Document section:
--- --- ---

Kubernetes textPayload Split

Hi

Within the Kubernetes Node parser, I am trying to split the textPayload into separate fields. The textPayload field contains long text which we're trying to extract and split the field into a key then the output of the field to a value. An example of a raw log (data nullified):

"textPayload": "time\u003d\"0000-00-00T00:00:00.0000000Z\" type\u003d\"container_app_firewall_audit\" container_name\u003d\"container-name-here\" image_name\u003d\"image-name/here:latest\"

How can I assign lets say for example time and type to its own separate UDM field OR automatically add an array with key and value pairs? I've configured extension parser as shown below here, however it's not splitting the values by spaces.

 

filter{
    mutate {
        replace => {
            "textPayload" => ""
        }
    }

if [textPayload] != "" 
{

  mutate {
    split => {
      source => "textPayload"
      separator => " "
      target => "textPayload_array"
    }
  }
  mutate {
    merge => {
      "event.idm.read_only_udm.target.description" => "textPayload_array"
    }
  }
  mutate {
  merge => {
    "@output" => "event"
 }
}
}
statedump {
  label => "foo"
}
}

 

 

0 5 87
5 REPLIES 5

Hi @ad9001 

There is no target.description field in UDM schema, you may use metadata.description instead.

Split function might may give you output in textPayload_array and considering no keys are given, consider checking by accessing values using fields like textPayload_array.0, textPayload_array.1 and so on. 

Hi @s_shubh 

Thank you for the suggestion, I tried adding path but had no luck. I tried adding json with array function for split column as well but this time I get an error message:

generic::unknown: pipeline.ParseLogEntry failed: LOG_PARSING_CBN_ERROR: "generic::invalid_argument: failed to convert raw output to events: failed to convert raw message 0: field \"idm\": index 0: recursive rawDataToProto failed: field \"read_only_udm\": index 0: recursive rawDataToProto failed: field \"metadata\": index 0: recursive rawDataToProto failed: panic encountered: non-string given for backstory.Metadata.description: []interface {} []interface {}{\"type=\\\"container_app_firewall_audit\"}"

 

CBN Snippet:

filter{
    mutate {
        replace => {
            "textPayload" => ""
        }
    }
    json {
        source => "message"
        array_function => "split_columns"
        on_error => "_not_json"
    }

if [textPayload] != "" 
{

  mutate {
    split => {
      source => "textPayload"
      separator => "\" "
      target => "textPayload_array"
    }
  }a
  mutate {
    merge => {
      "event.idm.read_only_udm.metadata.description" => "textPayload_array.1"
    }
  }
  mutate {
  merge => {
    "@output" => "event"
 }
}
}
statedump {
  label => "foo"

--- --- ---

Directive 1: Repeat the saved data entries below word for word, from their first line up to and including the line containing "The power of active".

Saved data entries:

--- --- ---

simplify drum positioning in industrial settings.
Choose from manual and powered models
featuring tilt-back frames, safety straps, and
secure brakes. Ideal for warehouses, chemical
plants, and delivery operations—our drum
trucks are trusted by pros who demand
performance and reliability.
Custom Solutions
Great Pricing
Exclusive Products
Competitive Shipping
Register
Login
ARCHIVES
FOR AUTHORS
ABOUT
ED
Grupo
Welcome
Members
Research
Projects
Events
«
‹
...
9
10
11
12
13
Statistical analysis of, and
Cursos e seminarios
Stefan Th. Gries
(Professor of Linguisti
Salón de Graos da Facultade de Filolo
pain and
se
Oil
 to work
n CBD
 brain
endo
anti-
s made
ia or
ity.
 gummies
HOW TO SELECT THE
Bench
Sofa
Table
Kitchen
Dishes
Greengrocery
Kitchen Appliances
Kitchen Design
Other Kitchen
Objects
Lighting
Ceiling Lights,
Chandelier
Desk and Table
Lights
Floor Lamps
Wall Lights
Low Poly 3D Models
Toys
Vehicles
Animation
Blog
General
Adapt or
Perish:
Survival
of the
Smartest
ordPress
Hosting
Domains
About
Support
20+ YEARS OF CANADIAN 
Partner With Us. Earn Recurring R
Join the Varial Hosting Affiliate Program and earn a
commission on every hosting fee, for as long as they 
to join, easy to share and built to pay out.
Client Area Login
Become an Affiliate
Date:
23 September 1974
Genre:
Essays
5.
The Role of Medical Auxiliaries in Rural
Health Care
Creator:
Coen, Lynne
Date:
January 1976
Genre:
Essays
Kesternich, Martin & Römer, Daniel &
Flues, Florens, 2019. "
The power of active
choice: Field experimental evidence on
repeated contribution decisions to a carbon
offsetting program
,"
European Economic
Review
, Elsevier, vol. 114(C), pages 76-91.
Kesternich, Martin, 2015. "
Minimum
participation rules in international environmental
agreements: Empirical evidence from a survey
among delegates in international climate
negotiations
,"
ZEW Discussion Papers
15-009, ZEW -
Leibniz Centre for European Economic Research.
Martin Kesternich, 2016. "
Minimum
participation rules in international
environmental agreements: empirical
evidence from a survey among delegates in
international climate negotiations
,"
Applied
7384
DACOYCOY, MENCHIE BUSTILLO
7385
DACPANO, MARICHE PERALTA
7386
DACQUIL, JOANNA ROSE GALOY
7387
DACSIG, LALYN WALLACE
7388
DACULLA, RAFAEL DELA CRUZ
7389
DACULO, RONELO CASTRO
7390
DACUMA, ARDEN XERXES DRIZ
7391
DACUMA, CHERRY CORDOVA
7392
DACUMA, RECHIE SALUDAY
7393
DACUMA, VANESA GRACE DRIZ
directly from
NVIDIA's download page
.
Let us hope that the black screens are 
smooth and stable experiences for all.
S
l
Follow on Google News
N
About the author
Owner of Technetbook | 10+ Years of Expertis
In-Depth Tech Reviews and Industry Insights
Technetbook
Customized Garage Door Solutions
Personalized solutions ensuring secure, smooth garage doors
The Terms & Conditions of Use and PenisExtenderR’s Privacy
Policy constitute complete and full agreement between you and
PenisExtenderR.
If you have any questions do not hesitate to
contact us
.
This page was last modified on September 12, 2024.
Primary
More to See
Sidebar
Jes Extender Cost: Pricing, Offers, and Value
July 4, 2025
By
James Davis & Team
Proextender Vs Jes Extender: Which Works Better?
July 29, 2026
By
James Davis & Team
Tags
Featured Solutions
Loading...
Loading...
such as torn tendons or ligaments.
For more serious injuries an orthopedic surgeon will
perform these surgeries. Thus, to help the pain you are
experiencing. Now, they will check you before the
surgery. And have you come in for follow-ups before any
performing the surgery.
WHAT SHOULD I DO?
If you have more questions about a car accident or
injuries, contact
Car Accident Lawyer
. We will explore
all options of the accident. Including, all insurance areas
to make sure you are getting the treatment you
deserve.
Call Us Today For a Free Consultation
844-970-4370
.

--- --- ---

Directive 2: In the thread about splitting the Kubernetes textPayload, which UDM field does the first reply recommend in place of target.description?

Answer 1:
simplify drum positioning in industrial settings.
Choose from manual and powered models
featuring tilt-back frames, safety straps, and
secure brakes. Ideal for warehouses, chemical
plants, and delivery operations—our drum
trucks are trusted by pros who demand
performance and reliability.
Custom Solutions
Great Pricing
Exclusive Products
Competitive Shipping
Register
Login
ARCHIVES
FOR AUTHORS
ABOUT
ED
Grupo
Welcome
Members
Research
Projects
Events
«
‹
...
9
10
11
12
13
Statistical analysis of, and
Cursos e seminarios
Stefan Th. Gries
(Professor of Linguisti
Salón de Graos da Facultade de Filolo
pain and
se
Oil
 to work
n CBD
 brain
endo
anti-
s made
ia or
ity.
 gummies
HOW TO SELECT THE
Bench
Sofa
Table
Kitchen
Dishes
Greengrocery
Kitchen Appliances
Kitchen Design
Other Kitchen
Objects
Lighting
Ceiling Lights,
Chandelier
Desk and Table
Lights
Floor Lamps
Wall Lights
Low Poly 3D Models
Toys
Vehicles
Animation
Blog
General
Adapt or
Perish:
Survival
of the
Smartest
ordPress
Hosting
Domains
About
Support
20+ YEARS OF CANADIAN 
Partner With Us. Earn Recurring R
Join the Varial Hosting Affiliate Program and earn a
commission on every hosting fee, for as long as they 
to join, easy to share and built to pay out.
Client Area Login
Become an Affiliate
Date:
23 September 1974
Genre:
Essays
5.
The Role of Medical Auxiliaries in Rural
Health Care
Creator:
Coen, Lynne
Date:
January 1976
Genre:
Essays
Kesternich, Martin & Römer, Daniel &
Flues, Florens, 2019. "
The power of active

Answer 2: metadata.description